By Arefin Amal Islam
When we talk about preventing newborn deaths, more often than not we talk about reducing preventable causes of newborn deaths. As premature birth and its complications is the leading cause of newborn and under-5 deaths, we prioritize our discussions on Kangaroo Mother Care, antenatal corticosteroid (ACS) use, simplified antibiotic regimen for possible severe bacterial infections and newborn special care as the main measures to prevent newborn deaths due to premature/preterm births. Other measures are geared to ensuring newborn survival and the ACS has not been widely used rather its use has suffered a setback due to the recent trials conducted in seven sites of the Global Network for Women’s and Children’s Health Research (Argentina, Guatemala, Zambia, Kenya, Pakistan, and Belgaum and Nagpur of India) in the early 2000’s.
National health programs in the recent past included new newborn health interventions along with the existing essential newborn care to strengthen the pace of newborn death reduction. All these measures are targeting preterm babies after they are born and there is not that much emphasis on the measures that can prevent the preterm birth and ensure full term births.
As approximately 1 million children die each year due to complications of preterm birth and many survivors face a lifetime of disability — including learning disabilities and visual and hearing problems — and considering that the rate of premature births has increased over recent years, we need to invest in effective ways to not only treat preterm newborns but to prevent preterm delivery. Key interventions to improve newborn survival include Kangaroo Mother Care, as well as prevention of infections (eg, chlorhexidine application to umbilical cord after birth) and management of serious life-threatening infections (e.g. treatment for possible serious bacterial infections with simplified antibiotic regimens).

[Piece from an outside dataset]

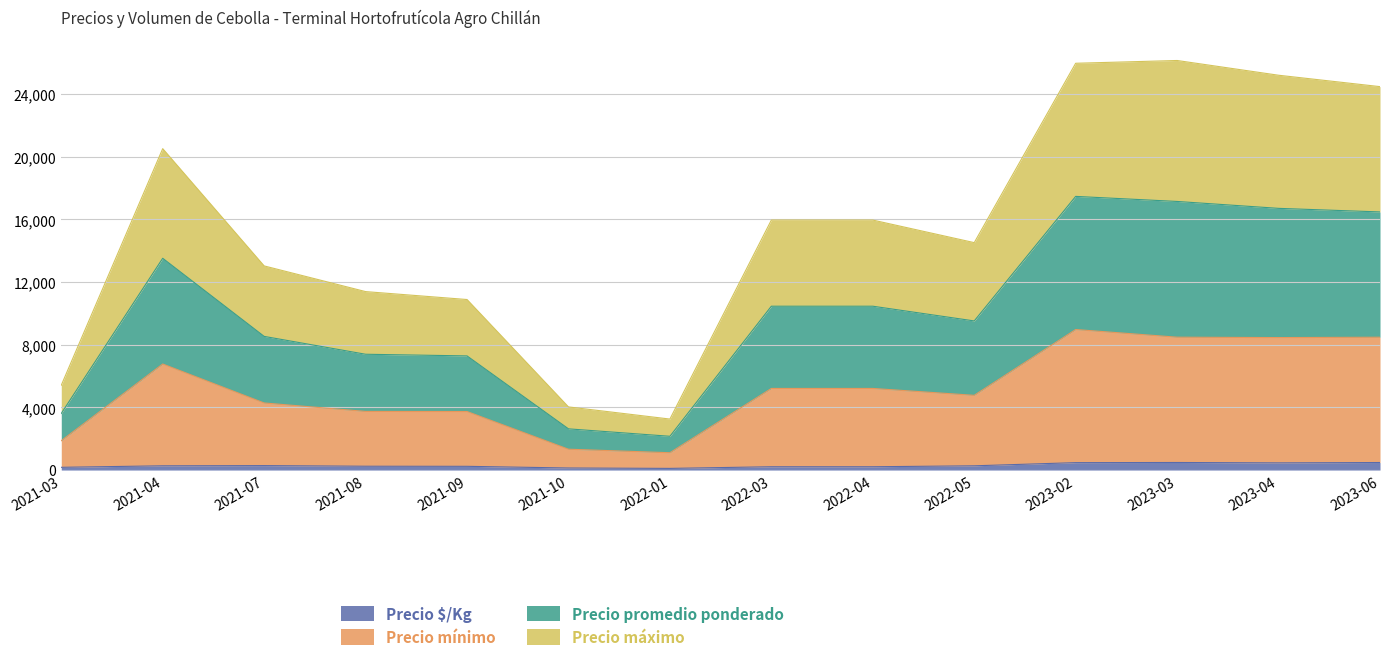

In Precio $/Kg, how many points are higher than both neighbors (excluding endpoints)?

2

Recent evidence  suggests that while we often do not know the exact cause of premature births, several factors are known to increase the risk of preterm birth. Medical conditions, infections, genetic predispositions, lifestyle (eg, smoking) and socio-demographic disadvantage are among those factors. Several of these risk factors are clearly “modifiable,” meaning that they can be changed to help reduce the risk; whereas may not be readily modifiable.
These modifiable risk factors are grouped together and are commonly known as LINC factors: L stands for life styles, I stands for infections, N stands for nutrition and C stands for contraception. Life styles include child marriage, domestic violence, intimate partner violence, heavy work during pregnancy, smoking and exposure to cooking smoke and so on. Infection includes malaria, urinary tract infection, reproductive tract infection, sexually transmitted diseases and so on. Nutrition includes iron deficiency anemia, underweight, maternal height as important factors. Contraception includes teen pregnancy, advanced maternal age, birth spacing.
This blog aims to call attention to the need to re-double our efforts to ensure that public health and other programs address these modifiable risk factors as important strategies to achieve SDG targets for newborn and child mortality and morbidity.
 The precursors to spontaneous preterm birth vary by gestational age (Steer, 2005), and social and environmental factors, but the cause of spontaneous preterm labor remains unidentified in up to half of all cases (Menon, 2008).